Tuesday, May 10, 2011

Don't Eat Our Seed Corn

Folks who didn't grow up on a farm may not get the allusion to seed corn. Let me explain.

Back in the olden days (before hybrid seeds and genetic engineering), farmers harvested their crops and set aside some of the harvest to use as seeds for the following year's planting. Even in hard times, they would never eat the grain set aside as seed. If they ate the seed corn, it would extend and intensify the famine into the next year.

Something like that is going on in Raleigh this year as the state legislature is pushing drastic cuts in education programs, layoffs of teachers and diversion of public school resources to charter schools and even private schools. That may even be worse than eating seed corn, because the effects may last for a lifetime of the students affected.

"Why should I care?" you may ask, "I have no children in school."

Such an attitude would be foolish in the extreme. All children in school are our children. They are the ones whose contributions to Social Security taxes and Medicare funds will be used to support us in our old age. Even for those who don't need Social Security to survive, retirement plans depend on future productivity increasing the value of factories and enterprises and expanding our national wealth and the value of our stocks and bonds. Who will labor to cause that increase?

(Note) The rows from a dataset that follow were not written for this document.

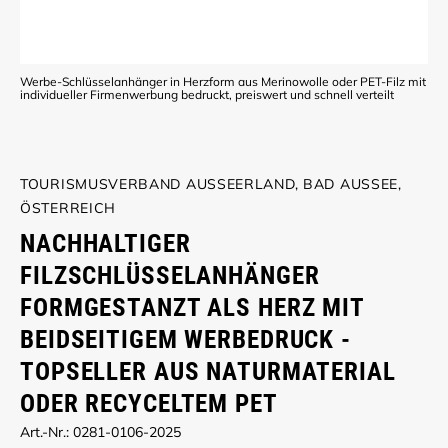
Werbe-Schlüsselanhänger in Herzform aus Merinowolle oder PET-Filz mit
individueller Firmenwerbung bedruckt, preiswert und schnell verteilt
TOURISMUSVERBAND AUSSEERLAND, BAD AUSSEE,
ÖSTERREICH
NACHHALTIGER
FILZSCHLÜSSELANHÄNGER
FORMGESTANZT ALS HERZ MIT
BEIDSEITIGEM WERBEDRUCK -
TOPSELLER AUS NATURMATERIAL
ODER RECYCELTEM PET
Art.-Nr.: 0281-0106-2025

These very schoolchildren.

One of the most pernicious ideas abroad in the land is that children and their parents are "customers" of our schools and that the school systems must compete for their favor. The truth is that we are all recipients of the value provided by effective school systems.

Good schools attract intelligent and capable parents to come here. They attract businesses to our state. Schools are a valuable economic multiplier. We let them languish at our collective peril.

Let's make our schools even better, instead of starving them for resources.